Mandriva Kiosk



Some time back I had seen a quick reference to Mandriva Kiosk as some new Mandriva version of the “Click and Run” repository of Linspire. I finally got a chance to give it a try with the upgrade of KDE to 3.5.2 (Mandriva 2006 had shipped with the 3.4.x series of KDE.) Anyway, I found the process to make it work fairly straightforward. I installed the 4 required packages (new versions could only be found on the kiosk webpage – none of the urpmi sources, even updates new about the newest version of mdkonline, or urpmi/gurpmi…) Once those were done and konqueror restarted, I gave a click at installing kde 3.5.2 and off it went.


One reason I’ve always preferred doing updates from the command line in Mandriva is that you get text mode feedback of the download progress and it doesn’t seem to make the system drag… I think the graphical urpmi just gives the “impression” of dragging the system because sometimes it doesn’t keep the display updated and so you have to leave it in front for a few moments to get a status update of what’s being downloaded.

Just in concept of clicking on something in a browser window and having it install through the mandrake package handler is nice. I do wonder about malicious attempts to do similar. Of course,w ith Mandrive packages they are digitally signed, but might there be ways some one could sneak malware onto a linux system this way? Of course, the user would have to give the admin password, which implies they know that they’re installing software… just musing. I might look at that in more detail sometime.

The only real rough area of the install was that kdeweb-devel could not be installed because of a libkdewebdev0 that needed to be 3.5.2-2.1.20060mdk instead of the available 3.5.1 …. this was a bit peculiar rough edge and to be honest I’ve not used JUST Mandriva official packages and kdewebdev is one that I’ve installed from a third party source. I did plow ahead with the process though.

After the process I logged out… restarted the dm and most everything looks good. So far, this is the smoothest Desktop Environment update I’ve had in a distribution life cycle. I uninstalled kdewebdev and kdewebdev-devel and urpmi’d the new version of kdewebdev and all seems good now there as well. I did not check to see if kdewebdev had already been installed by the upgrade, the error message stuck out in my memory through the entire process and I just wanted to make sure that kdewebdev was available….. (I would SORELY MISS Quanta Plus…)

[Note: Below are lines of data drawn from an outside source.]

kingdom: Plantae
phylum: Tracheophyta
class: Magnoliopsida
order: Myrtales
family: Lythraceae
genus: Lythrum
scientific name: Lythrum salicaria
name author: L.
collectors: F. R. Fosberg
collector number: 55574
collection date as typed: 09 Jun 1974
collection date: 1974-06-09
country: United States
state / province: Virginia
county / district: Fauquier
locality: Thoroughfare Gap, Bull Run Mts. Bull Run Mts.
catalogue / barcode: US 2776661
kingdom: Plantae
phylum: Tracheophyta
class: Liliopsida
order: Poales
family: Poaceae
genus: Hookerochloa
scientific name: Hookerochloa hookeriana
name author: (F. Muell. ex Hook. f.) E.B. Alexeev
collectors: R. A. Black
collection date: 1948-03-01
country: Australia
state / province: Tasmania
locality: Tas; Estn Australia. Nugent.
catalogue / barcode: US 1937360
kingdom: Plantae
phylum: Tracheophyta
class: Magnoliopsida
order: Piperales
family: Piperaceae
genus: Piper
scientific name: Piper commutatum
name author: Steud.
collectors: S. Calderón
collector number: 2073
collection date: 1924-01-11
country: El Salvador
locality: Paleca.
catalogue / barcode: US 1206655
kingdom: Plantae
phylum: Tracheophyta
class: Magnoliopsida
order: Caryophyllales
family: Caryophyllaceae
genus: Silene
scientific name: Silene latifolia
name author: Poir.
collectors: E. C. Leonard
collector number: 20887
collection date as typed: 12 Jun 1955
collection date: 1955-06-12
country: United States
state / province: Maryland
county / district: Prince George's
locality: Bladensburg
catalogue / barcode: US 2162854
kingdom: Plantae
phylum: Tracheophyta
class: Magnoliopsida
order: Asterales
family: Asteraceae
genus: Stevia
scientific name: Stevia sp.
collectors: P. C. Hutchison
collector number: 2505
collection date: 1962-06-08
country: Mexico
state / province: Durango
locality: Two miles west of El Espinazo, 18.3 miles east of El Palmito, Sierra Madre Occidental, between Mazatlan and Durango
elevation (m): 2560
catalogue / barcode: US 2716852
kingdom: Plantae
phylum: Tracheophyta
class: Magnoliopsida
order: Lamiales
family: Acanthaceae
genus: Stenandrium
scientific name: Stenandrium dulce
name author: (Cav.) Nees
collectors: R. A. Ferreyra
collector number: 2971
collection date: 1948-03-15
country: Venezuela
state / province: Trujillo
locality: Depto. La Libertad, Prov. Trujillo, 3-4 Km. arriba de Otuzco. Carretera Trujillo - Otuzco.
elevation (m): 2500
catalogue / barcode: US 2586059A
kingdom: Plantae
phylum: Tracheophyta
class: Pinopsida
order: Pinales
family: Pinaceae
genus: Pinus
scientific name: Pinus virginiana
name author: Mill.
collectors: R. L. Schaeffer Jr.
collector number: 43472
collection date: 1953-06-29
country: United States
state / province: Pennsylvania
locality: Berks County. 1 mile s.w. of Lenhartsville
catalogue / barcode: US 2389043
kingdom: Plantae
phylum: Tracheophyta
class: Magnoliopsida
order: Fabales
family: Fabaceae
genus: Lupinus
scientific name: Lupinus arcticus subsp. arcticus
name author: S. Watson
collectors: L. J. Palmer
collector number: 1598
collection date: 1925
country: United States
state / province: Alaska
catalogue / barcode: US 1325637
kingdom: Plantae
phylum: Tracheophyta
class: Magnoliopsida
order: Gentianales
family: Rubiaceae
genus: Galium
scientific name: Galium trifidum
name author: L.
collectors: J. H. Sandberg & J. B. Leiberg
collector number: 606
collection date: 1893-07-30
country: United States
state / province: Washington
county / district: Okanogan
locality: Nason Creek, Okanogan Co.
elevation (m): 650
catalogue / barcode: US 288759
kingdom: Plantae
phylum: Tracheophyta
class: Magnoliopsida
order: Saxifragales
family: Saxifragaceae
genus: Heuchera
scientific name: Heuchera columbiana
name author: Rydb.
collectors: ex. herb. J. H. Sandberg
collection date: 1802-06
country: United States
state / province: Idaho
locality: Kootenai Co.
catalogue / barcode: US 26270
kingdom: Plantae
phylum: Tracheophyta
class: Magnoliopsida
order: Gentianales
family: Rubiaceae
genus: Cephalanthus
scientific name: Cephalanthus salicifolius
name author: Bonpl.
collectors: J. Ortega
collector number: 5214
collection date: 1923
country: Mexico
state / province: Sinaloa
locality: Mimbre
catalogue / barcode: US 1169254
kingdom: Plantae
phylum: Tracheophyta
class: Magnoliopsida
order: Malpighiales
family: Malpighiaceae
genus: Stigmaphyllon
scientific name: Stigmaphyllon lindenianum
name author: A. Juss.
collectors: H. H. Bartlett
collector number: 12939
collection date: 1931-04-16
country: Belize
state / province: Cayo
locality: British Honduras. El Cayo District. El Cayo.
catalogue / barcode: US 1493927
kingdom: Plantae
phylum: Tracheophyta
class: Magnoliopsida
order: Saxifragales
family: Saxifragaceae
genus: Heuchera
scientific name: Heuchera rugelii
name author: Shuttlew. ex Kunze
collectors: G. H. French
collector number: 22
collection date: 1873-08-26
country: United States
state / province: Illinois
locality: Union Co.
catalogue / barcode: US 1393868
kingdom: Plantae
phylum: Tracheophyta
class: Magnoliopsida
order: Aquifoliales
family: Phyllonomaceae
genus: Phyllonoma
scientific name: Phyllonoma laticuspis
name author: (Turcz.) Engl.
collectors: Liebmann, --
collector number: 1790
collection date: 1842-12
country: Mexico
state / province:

Anyway. One of the things I have NOT liked about Mandrake and Mandriva in recent years is the 6 month – upgrade everything release cycle. I like the fact that they do a pretty good job with security updates, but unfortunately, once a distribution is released, there has been a tendency to NOT release any feature upgrades. This has left users to a) compile their own, b) recompile from cooker, c) perpetually chase the newest version when it comes out every 6 months, d)join the club and beg people to compile the packages for them or E) switch distros to someone that’s more likely to provide more than just security patched updates.

I’ve got to say, I’ve been looking at Kubuntu lately quite a bit, because I noticed with the KDE 3.5.2 release, there were binaries available on day 1 for Kubuntu. I was impressed.

With Mandriva, you have to subscribe to use the Kiosk, either with a Kiosk membership, or club membership. Now the membership is not that expensive and I’m proud to be able to “put my money where my mouth is” and support a linux distributor financially. However, it would be VERY nice IF they looked at dividing the kiosk into a free section with recent versions of gpl’d software and a pay section with proprietary drivers, plugins, proprietary downloads of other stripes. That would seem to make more sense.

I’m still very interested in looking at Kubuntu. Packages seem to be released in binary form very currently and the June release of Ubuntu/Kubuntu will have extended support as well. AND it’s ALL free. It’s a hard argument in the world of free software to make people pay for feature updates from one vendor when another vendor does feature updates well, quickly and free. That much said, kiosk HAS probably slowed down my eagerness to move to Kubuntu somewhat and shows some promise for what they may be able to do with it in the future.